The sheriff raised his eyebrows.

“Classes start in two weeks. Dad said staying here would be cheaper than staying on campus.”

“I wouldn’t know about that. Well, I’ll let you get along home. If I have any other questions or think of something else, I’ll be in touch.”

“Good night, sir.” Billy went across the road to retrieve his bike, turned around, and pedaled back to the house.

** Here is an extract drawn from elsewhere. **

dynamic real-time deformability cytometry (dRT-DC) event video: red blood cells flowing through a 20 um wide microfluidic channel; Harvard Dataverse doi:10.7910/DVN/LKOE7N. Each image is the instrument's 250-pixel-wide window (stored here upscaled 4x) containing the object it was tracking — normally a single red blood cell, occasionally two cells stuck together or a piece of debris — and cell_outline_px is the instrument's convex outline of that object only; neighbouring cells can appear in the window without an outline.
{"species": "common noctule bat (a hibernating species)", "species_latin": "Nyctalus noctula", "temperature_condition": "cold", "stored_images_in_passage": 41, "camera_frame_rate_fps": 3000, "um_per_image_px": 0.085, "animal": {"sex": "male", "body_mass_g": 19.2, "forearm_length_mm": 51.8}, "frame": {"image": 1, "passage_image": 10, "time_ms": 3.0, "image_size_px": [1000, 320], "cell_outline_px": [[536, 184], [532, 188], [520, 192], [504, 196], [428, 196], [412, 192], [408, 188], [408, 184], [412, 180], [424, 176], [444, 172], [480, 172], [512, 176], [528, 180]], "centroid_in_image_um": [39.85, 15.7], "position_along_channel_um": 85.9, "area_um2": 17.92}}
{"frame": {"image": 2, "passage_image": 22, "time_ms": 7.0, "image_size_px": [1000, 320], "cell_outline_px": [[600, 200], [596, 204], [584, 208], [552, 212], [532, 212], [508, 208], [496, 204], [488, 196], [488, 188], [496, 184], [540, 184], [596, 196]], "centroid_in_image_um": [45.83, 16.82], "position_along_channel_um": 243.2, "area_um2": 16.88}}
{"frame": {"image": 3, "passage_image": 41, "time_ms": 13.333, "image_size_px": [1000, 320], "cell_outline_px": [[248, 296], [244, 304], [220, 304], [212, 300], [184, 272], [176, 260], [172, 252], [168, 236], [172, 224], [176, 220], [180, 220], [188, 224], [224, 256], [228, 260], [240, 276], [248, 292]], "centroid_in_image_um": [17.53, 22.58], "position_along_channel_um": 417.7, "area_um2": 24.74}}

Back inside, he turned off the television and went up the stairs to his bedroom, where he stripped off his clothes and crawled into bed. Sleep was slow in coming. His mind was working overtime, and for some reason he couldn’t fathom, his thoughts kept returning to the DeVille woman lying by the side of the road. Every time he saw her in his mind, he was seized by chills. When he was younger, his grandmother always said somebody was walking over her grave whenever she got the shivers, and why that thought would to him at this moment bothered him more than he could say. For the second time within twenty-four hours, Billy Anders wondered if staying in this house by himself wasn’t such a great idea afterall.

He tossed and turned, but sleep wouldn’t come. He kept seeing her face, eyes closed, lips moving silently, as if she was uttering a prayer. He tried reading, but found he couldn’t concentrate on the words. Why old lady DeVille being hit by a car preyed on his mind the way it was he couldn’t say, but he didn’t have a good feeling about it.

Eventually, he got out of bed and returned to the living room. He turned the TV on again, fluffed the pillows under his head, covered himself with the blankets, and tried to lose himself in a movie. He stared at the screen without really seeing the action unfolding there. His thoughts had moved on, leaving the old lady on the side of the road and turned towards the house on the bluff, where is sat like a bird of prey overlooking the town. The image of the darkened house looming over the land below scared the shit out of him worse than any horror movie he had ever seen. He saw himself walking up the road towards the house. It was like he was dreaming while he was awake, but it was more like a waking nightmare since he couldn’t shake the images. He approached the house. As he walked up to the door, it swung open on its own, revealing nothing but a threatening darkness beyond. Something was waiting for him. Something that terrified him. That knowledge alone should have had him running the other way, but he took a step forward and entered the house. As the door closed behind him, sleep finally claimed him. If he dreamed, he didn’t remember it.

Or he wasn’t being allowed to remember.

He didn’t know which, and wasn’t sure he wanted to.